Question

The population p (t) at time t of a certain mouse species satisfies the differential equation$\dfrac{{dp\left( t \right)}}{{dt}} = 0.5p\left( t \right) - 450$, if p (0) = 850, then the time at which the population become zero is:
$\left( a \right)2\log 18$
$\left( b \right)\log 9$
$\left( c \right)\dfrac{1}{2}\log 18$
$\left( d \right)\log 18$

Answer 1

Hint: In this particular question use the concept that the solution of any differential equation is the sum of complementary function and particular integral, so find the complementary function by equating the L.H.S of the equation to zero and find it roots, then the general solution of the complementary function is written as, ${C_1}{e^{at}} + {C_2}{e^{bt}}$, where a and b are the roots so use these concepts to reach the solution of the question.
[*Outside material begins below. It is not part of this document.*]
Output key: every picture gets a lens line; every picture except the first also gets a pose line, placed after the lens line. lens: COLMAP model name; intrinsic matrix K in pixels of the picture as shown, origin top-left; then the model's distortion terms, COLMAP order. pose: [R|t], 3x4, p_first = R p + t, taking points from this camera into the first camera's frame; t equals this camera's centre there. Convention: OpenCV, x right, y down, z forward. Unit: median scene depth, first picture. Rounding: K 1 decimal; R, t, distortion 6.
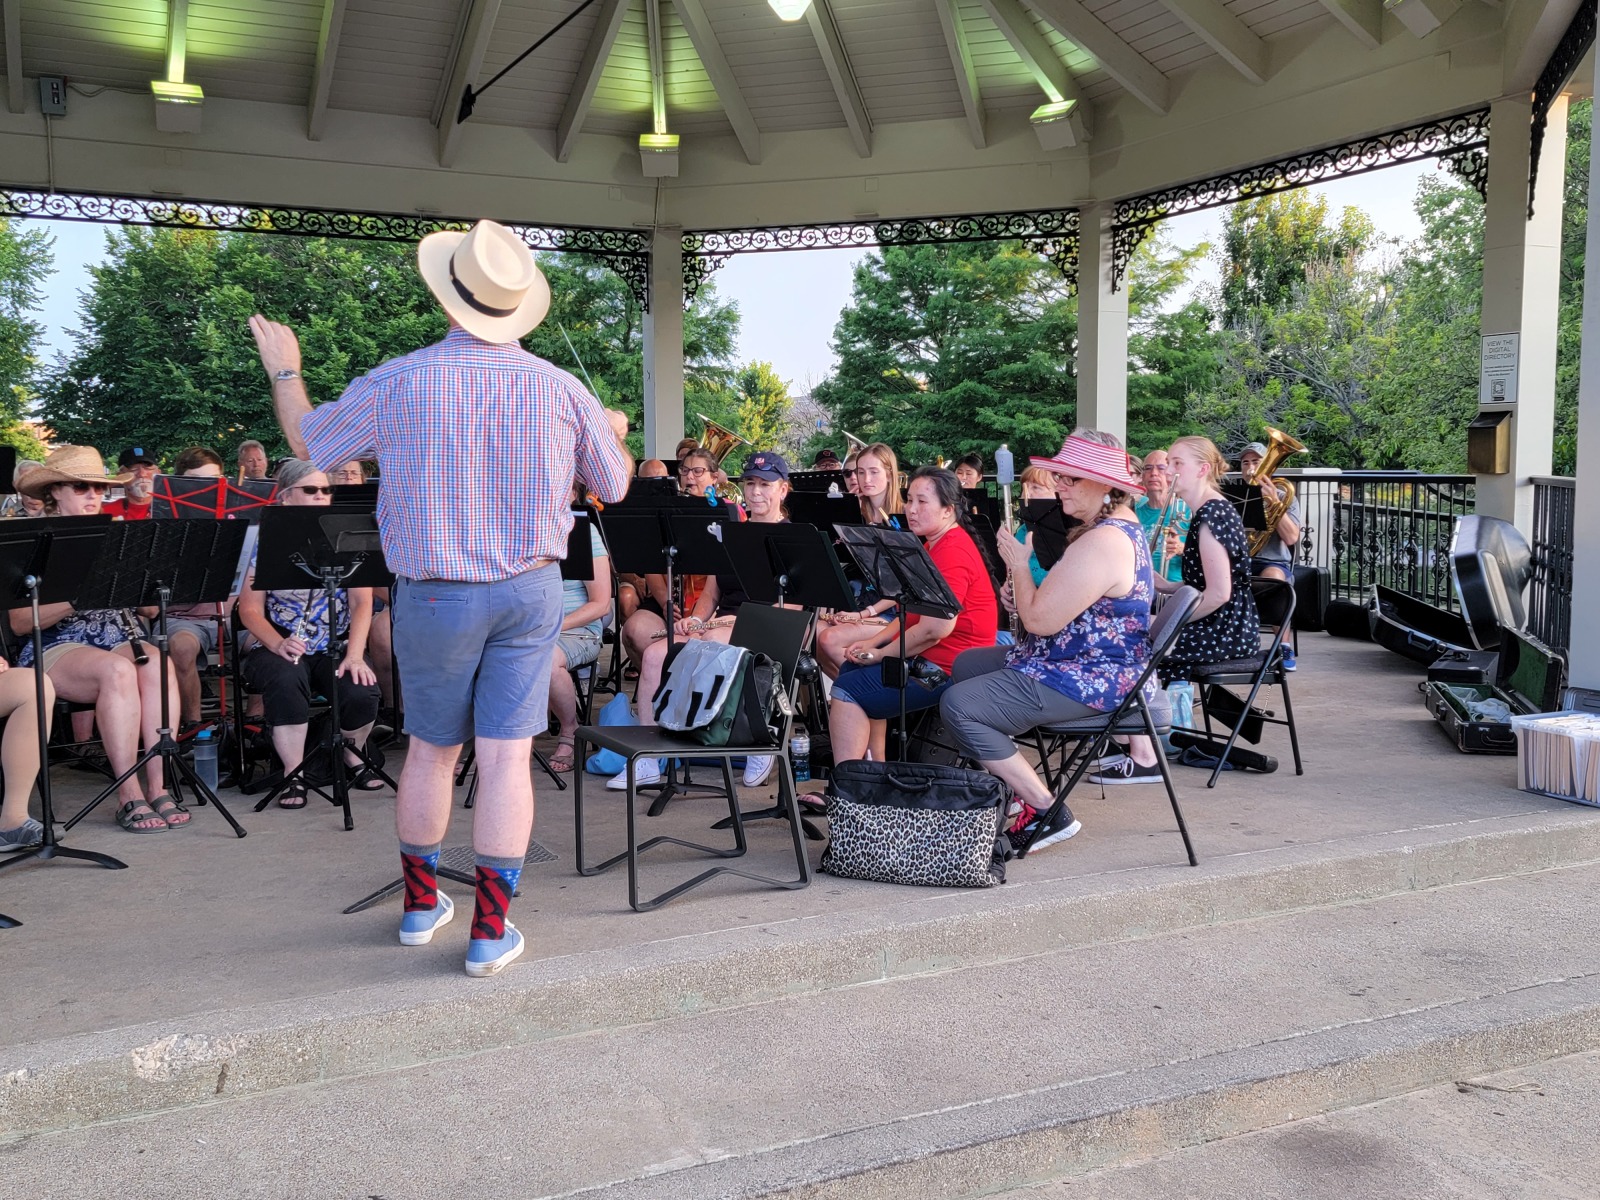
lens RADIAL K [[1525.0, 0, 800.0], [0, 1525.0, 600.0], [0, 0, 1]] dist [0.101412, -0.122594]
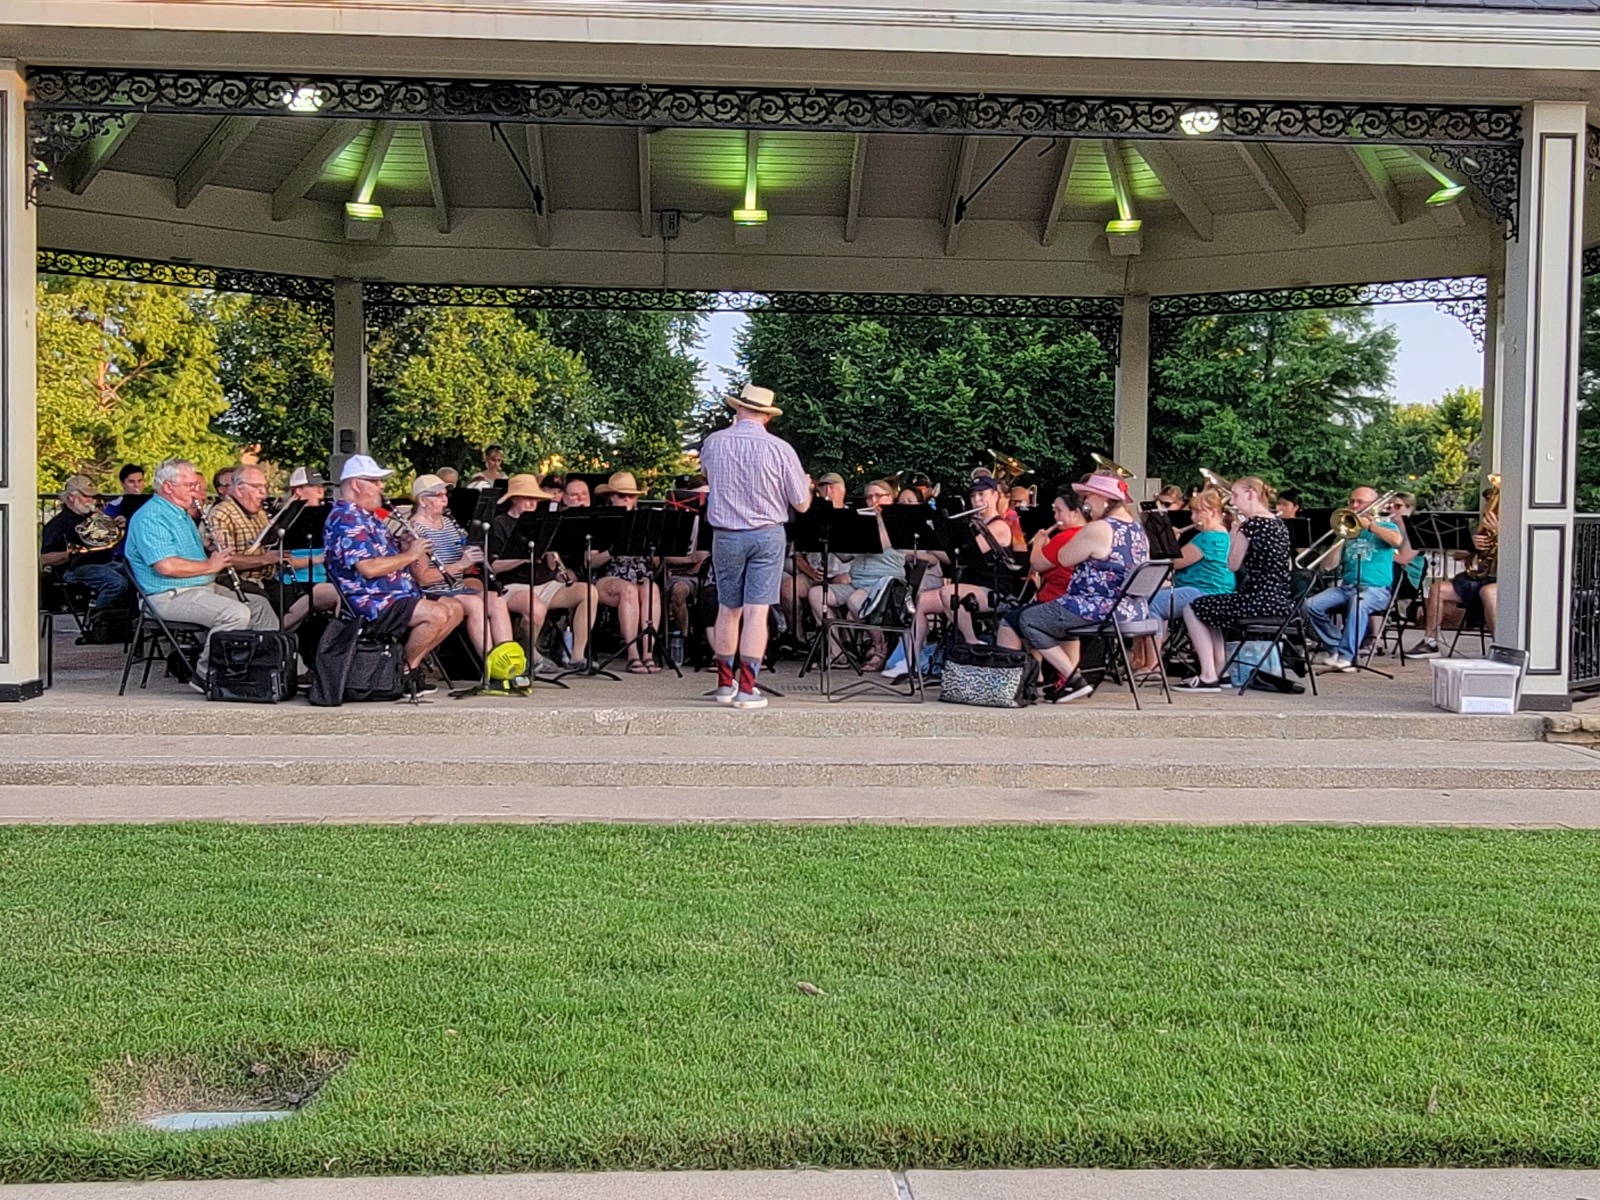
lens RADIAL K [[1839.3, 0, 845.6], [0, 1839.3, 597.7], [0, 0, 1]] dist [-0.044723, -0.004655]
pose [[0.927421, 0.038190, -0.372064, 0.288206], [-0.052498, 0.998217, -0.028398, 0.047030], [0.370317, 0.045869, 0.927772, -0.446133]]
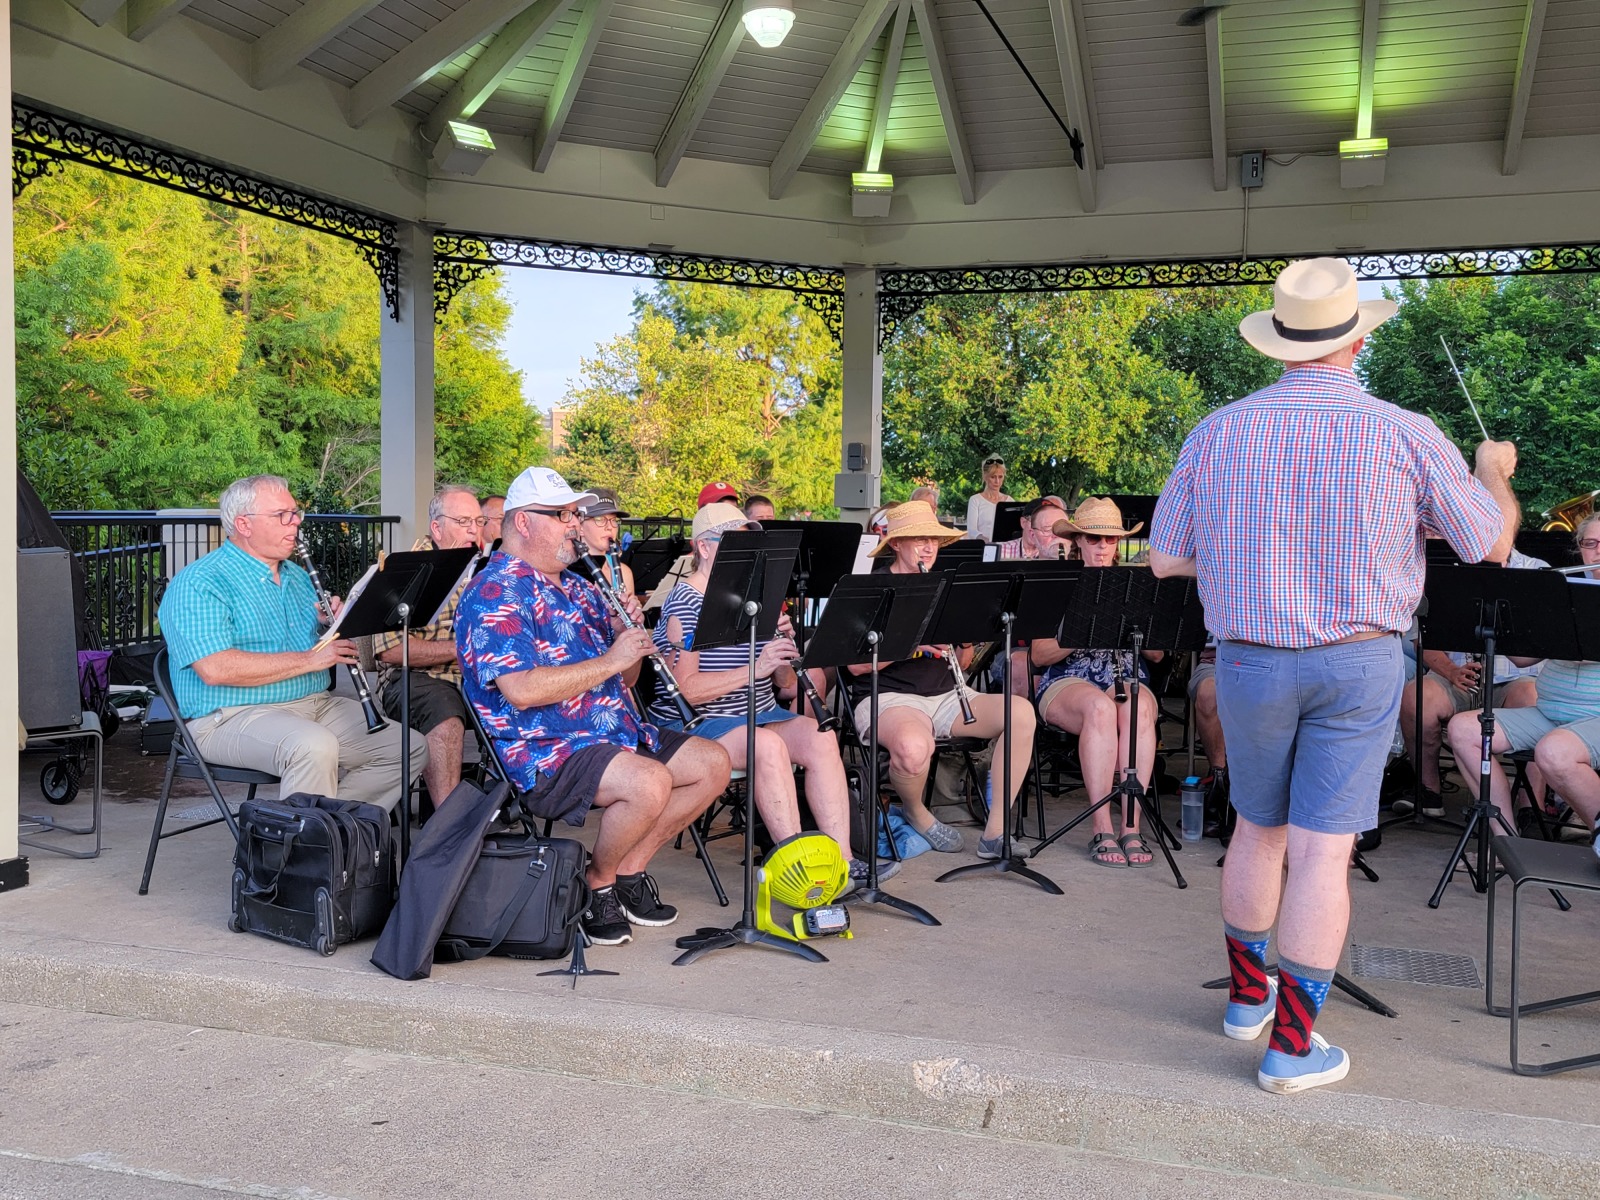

Complete step-by-step answer:
Given differential equation
$\dfrac{{dp\left( t \right)}}{{dt}} = 0.5p\left( t \right) - 450$
Now written in standard form we have,
$ \Rightarrow \dfrac{{dp\left( t \right)}}{{dt}} - 0.5p\left( t \right) = - 450$
$ \Rightarrow \left( {D - 0.5} \right)p\left( t \right) = - 450$, where $D = \dfrac{d}{{dt}}$
Now as we know that the solution of the above equation is the sum of complementary function and particular integral.
Therefore, y = C.F + P.I
Now first find out complementary functions.
So for this equation L.H.S of the above equation to zero so we have,
$ \Rightarrow \left( {D - 0.5} \right) = 0$
$ \Rightarrow D = 0.5$
So the solution of the complementary function is given as,
C.F = $C{e^{\left( {0.5} \right)t}}$, where $C$ is some arbitrary constant.
Now for Particular integral we have,
$ \Rightarrow \left( {D - 0.5} \right)p\left( t \right) = - 450{e^{0t}}$, $\left[ {\because {e^{0t}} = 1} \right]$
$ \Rightarrow p\left( t \right) = \dfrac{{ - 450{e^{0t}}}}{{D - 0.5}}$
Now in the above equation the coefficient of t in the power of exponential is 0, so substitute in place of D 0, so the particular integral is.
Therefore, P.I = $\dfrac{{ - 450}}{{0 - 0.5}} = 900$
$ \Rightarrow P.I = 900$
So the solution of the given differential equation is,
$ \Rightarrow p\left( t \right) = C{e^{0.5t}} + 900$
So this is the required solution of the given differential equation.
Now it is given that p (0) = 850
So substitute in place of t in the above equation, 0 we have,
$ \Rightarrow p\left( 0 \right) = C{e^{0.5\left( 0 \right)}} + 900$
$ \Rightarrow p\left( 0 \right) = C + 900$, $\left[ {\because {e^0} = 1} \right]$
$ \Rightarrow 850 = C + 900$
$ \Rightarrow C = 850 - 900 = - 50$
So the solution of the differential equation become,
$ \Rightarrow p\left( t \right) = - 50{e^{0.5t}} + 900$
Now we have to find out the value of time at which the population of mouse species become zero, so substitute p (t) = 0 in the above equation we have,
$ \Rightarrow 0 = - 50{e^{0.5t}} + 900$
$ \Rightarrow 50{e^{0.5t}} = 900$
\[ \Rightarrow {e^{0.5t}} = \dfrac{{900}}{{50}} = 18\]
Now take log on both sides we have,
\[ \Rightarrow \log {e^{0.5t}} = \log 18\]
Now as we know that $\log {a^b} = b\log a,\log e = 1$ so we have,
\[ \Rightarrow 0.5t\left( {\log e} \right) = \log 18\]
\[ \Rightarrow 0.5t = \log 18\]
\[ \Rightarrow t = \dfrac{{\log 18}}{{0.5}} = 2\log 18\]
So this is the required time at which the population of mouse species becomes zero.
Hence option (a) is the correct answer.

Note: Whenever we face such types of questions the key concept we have to remember is that always recall that there are multiple methods to solve the particular integral depending on the R.H.S of the differential equation, if the R.H.S is in the form of ${e^{pt}}$, then substitute in place of D i.e. (d/dt), p and solve as above then add these two solutions as above we will get the solution for the differential equation, then according to given initial condition find out the value of constant term as above, then substitute p (t) = 0, and calculate the time at which the population of mouse species become zero, which is the required answer.